Experience of Being as such, however, is precisely what modernity lacks. Fortunately Gillespie identifies a touchstone by which we can test our understanding and perhaps even the basic intelli­gibility of what Heidegger says about the experi­ence of Being. And yet fully considered, I believe this touchstone speaks against our understanding and probably even against Gillespie’s interpreta­tion of the texts.

Politics is the touchstone, within ordinary capacities to grasp, by which we can test our understanding, for the question of Being has political implications. In some sense Gillespie is correct. Heidegger never understood his question as a theoretical abstraction or as a matter for merely speculative thought; it is real and tangible, with practical implications; in the words of Being and Time: “of all questions the most basic and concrete” (Sein und Zeit, p. 9). Moreover, Heidegger several times attempted to tie the original appearance of Being together with a peculiar political creation: the rise and full flowering of the polis of the Greeks. Gillespie emphasizes these points with special clarity and force. The original appearance of Being, he argues, “opened up a new world, brought new gods, a new ethics, a new politics . . .” (p. 135). All phenomena in this world bore the stamp of the appearance of Being. Hence the philosophy, poetry, and politics of the Greeks belonged together in a synthetic unity. Each activity was a response, unique only in type, to the same primordial appearance of Being.

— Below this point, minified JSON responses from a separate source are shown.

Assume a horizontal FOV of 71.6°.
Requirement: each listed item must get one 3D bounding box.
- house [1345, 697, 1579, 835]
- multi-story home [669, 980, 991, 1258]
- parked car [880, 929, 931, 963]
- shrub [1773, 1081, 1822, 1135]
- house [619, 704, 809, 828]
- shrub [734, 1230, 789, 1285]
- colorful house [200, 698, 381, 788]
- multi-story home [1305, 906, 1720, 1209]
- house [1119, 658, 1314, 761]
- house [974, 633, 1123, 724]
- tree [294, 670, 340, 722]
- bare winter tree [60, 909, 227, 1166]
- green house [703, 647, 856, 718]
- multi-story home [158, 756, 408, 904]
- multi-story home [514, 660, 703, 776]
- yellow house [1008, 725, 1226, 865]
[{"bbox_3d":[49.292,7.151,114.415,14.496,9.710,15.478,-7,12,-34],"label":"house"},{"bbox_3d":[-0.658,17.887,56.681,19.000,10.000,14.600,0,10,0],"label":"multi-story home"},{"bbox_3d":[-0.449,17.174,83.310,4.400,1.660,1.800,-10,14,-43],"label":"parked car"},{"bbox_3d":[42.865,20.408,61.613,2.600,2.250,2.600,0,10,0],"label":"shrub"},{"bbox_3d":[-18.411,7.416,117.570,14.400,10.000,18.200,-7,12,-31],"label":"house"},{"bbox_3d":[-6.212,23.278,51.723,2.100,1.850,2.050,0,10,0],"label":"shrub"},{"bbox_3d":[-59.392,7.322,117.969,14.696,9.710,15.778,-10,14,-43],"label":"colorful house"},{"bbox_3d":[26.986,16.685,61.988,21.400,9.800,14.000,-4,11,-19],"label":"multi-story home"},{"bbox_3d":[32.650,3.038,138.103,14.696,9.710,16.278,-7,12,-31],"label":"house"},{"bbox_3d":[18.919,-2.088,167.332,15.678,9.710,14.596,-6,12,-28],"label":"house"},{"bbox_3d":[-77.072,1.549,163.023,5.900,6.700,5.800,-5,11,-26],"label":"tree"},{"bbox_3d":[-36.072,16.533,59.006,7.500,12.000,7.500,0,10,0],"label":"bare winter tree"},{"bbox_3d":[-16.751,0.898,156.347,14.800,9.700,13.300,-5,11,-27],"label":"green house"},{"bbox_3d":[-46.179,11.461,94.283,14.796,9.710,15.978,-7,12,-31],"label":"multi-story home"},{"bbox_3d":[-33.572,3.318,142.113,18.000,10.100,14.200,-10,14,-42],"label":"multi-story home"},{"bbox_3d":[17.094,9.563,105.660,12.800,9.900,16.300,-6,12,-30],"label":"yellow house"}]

Hence the reappearance of Being which Heidegger divines in the contemporary world will likewise open up a new world. Along the analogy of the Greeks, Gillespie several times refers to an “authentic ethics and politics” which, in replacement of modernity’s nihilism, Being is about to dispense. Whether this is so—i.e., whether politics does indeed have a place in Heidegger’s own incipient experience of Being—does not seem to me evident from the texts. Granting Gillespie’s reading, however, the point still fails to convince, for political phenomena are collective phenomena—widely shared and under­stood—not the private experience of a single man. And there is no general experience of what Gillespie calls “authentic ethics and politics” any­where in the world. (For that matter, even Heidegger’s interpretation of Greek politics seems tenuous and forced.) At this level, then, Heidegger cannot be understood.

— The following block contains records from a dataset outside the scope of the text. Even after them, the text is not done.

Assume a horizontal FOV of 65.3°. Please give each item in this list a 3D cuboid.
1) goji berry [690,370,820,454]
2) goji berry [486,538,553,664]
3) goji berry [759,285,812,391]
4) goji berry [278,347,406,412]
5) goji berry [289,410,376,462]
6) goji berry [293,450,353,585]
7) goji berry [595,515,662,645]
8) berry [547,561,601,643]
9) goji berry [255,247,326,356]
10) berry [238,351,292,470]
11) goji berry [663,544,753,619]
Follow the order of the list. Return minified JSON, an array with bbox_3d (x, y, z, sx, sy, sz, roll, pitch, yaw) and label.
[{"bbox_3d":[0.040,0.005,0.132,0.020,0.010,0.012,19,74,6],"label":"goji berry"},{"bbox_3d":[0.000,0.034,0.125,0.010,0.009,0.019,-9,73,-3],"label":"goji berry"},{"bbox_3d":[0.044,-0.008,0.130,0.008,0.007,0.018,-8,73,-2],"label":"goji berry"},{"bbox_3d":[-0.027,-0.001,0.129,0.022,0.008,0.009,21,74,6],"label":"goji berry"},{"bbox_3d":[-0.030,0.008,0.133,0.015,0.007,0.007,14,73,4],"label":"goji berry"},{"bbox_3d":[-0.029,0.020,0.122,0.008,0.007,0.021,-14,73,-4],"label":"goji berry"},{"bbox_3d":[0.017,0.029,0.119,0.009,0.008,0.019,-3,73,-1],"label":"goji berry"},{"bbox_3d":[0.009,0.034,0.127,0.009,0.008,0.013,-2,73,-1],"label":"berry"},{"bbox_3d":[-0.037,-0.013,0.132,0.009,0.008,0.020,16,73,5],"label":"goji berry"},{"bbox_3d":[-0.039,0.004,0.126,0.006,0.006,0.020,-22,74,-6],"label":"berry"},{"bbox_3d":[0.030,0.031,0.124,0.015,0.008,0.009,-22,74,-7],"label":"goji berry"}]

I can think of only one place, in fact, in all of Heidegger’s work where these questions can be properly explored. That would be his brief commitment to Hitler and the Nazis. Although it is acknowledged that Heidegger later turned his back on the Nazis and regarded them with contempt, for a brief time he gave them his support. To discover the grounds of that support by articulating what Heidegger thought the Nazis were accordingly becomes a legitimate and press­ing task. It is the closest thing we have to a concrete check on the discussion of the political implications of the question of Being.

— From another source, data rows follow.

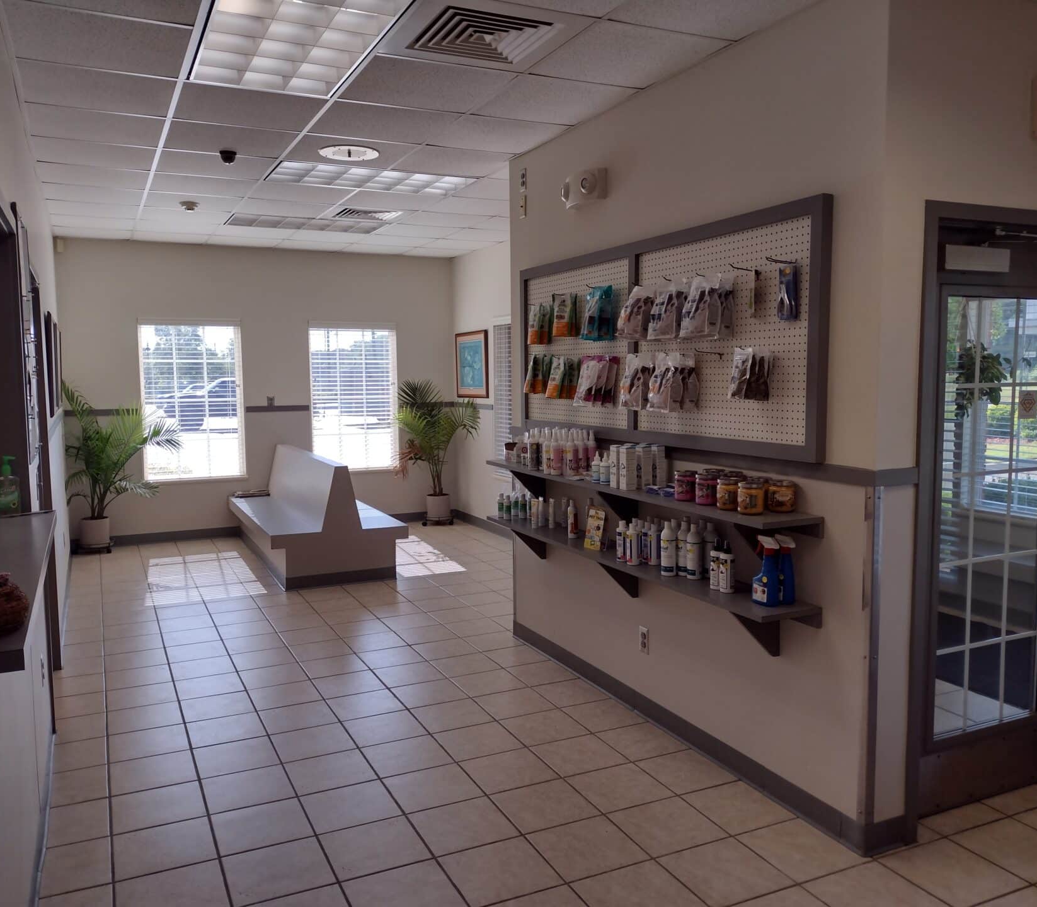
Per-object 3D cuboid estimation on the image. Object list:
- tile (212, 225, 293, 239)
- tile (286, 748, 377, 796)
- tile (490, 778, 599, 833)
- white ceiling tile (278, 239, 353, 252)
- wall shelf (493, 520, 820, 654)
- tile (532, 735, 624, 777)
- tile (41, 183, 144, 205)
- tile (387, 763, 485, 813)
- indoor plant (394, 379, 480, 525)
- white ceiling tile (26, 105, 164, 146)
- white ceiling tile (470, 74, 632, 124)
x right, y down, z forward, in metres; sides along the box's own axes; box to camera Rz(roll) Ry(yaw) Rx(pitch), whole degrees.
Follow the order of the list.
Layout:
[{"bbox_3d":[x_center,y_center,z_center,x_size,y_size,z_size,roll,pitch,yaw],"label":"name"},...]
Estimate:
[{"bbox_3d":[-2.198,-1.845,7.864,0.603,0.018,0.603,-3,6,-24],"label":"tile"},{"bbox_3d":[-0.715,1.215,3.590,0.305,0.010,0.305,-3,5,-24],"label":"tile"},{"bbox_3d":[0.094,1.261,3.373,0.307,0.010,0.307,-3,6,-24],"label":"tile"},{"bbox_3d":[-1.877,-1.902,8.601,0.605,0.018,0.584,-3,5,-24],"label":"white ceiling tile"},{"bbox_3d":[0.413,0.538,4.102,0.245,0.220,2.290,-3,5,-25],"label":"wall shelf"},{"bbox_3d":[0.245,1.217,3.796,0.307,0.010,0.307,-3,6,-24],"label":"tile"},{"bbox_3d":[-2.751,-1.679,6.131,0.581,0.020,0.600,-3,5,-25],"label":"tile"},{"bbox_3d":[-0.318,1.251,3.523,0.307,0.010,0.307,-3,6,-24],"label":"tile"},{"bbox_3d":[-0.790,0.016,9.102,0.810,1.440,0.790,0,5,0],"label":"indoor plant"},{"bbox_3d":[-1.988,-1.556,4.475,0.580,0.020,0.600,-3,6,-25],"label":"white ceiling tile"},{"bbox_3d":[0.147,-1.536,4.112,0.539,0.020,0.600,-3,5,-25],"label":"white ceiling tile"}]

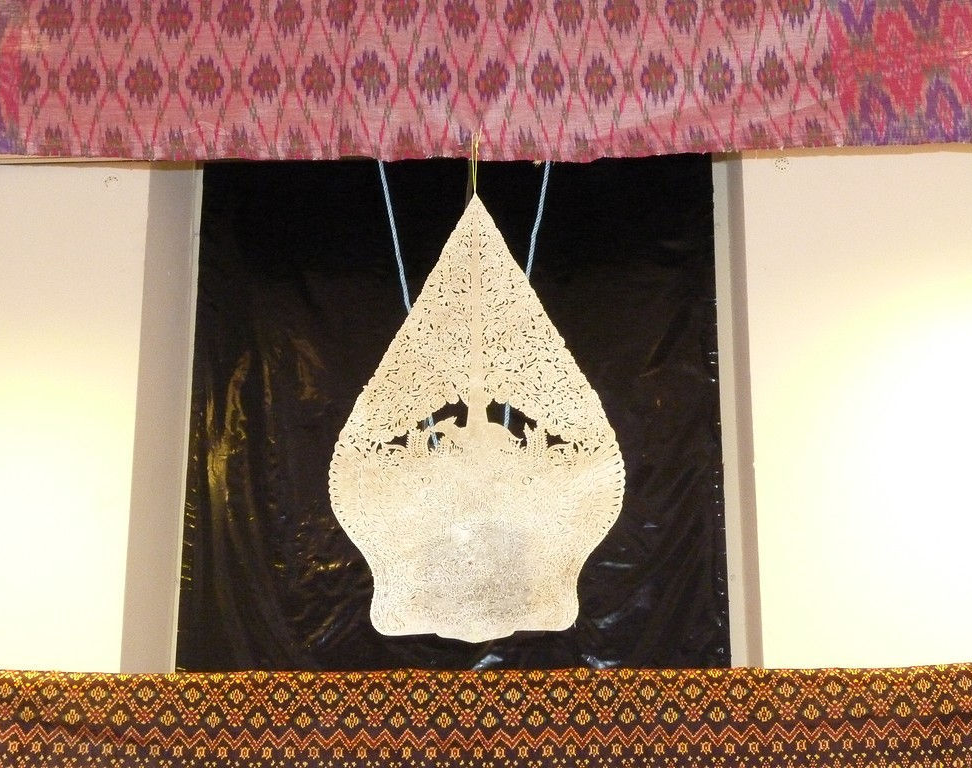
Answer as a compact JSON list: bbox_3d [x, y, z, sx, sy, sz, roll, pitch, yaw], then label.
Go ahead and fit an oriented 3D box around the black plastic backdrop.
[{"bbox_3d":[-0.050,0.019,2.672,0.852,0.854,0.100,0,-15,1],"label":"black plastic backdrop"}]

It is curious, therefore, that Gillespie fails to perform this task-given his concern with Heidegger’s politics or the political implications of his work. His allusions to Heidegger’s commit­ment are confined to occasional footnotes and to summaries of what other scholars have said. The special value of his discussion therefore, apart from its persistent seriousness and the many important insights he throws out along the way, is that he does insist that Heidegger’s politics has to be understood. He thus invites a further exploration of the texts. It only seems likely that when the task is accomplished, this book, along with a good deal of the literature on Heidegger, will have to be partly reworked.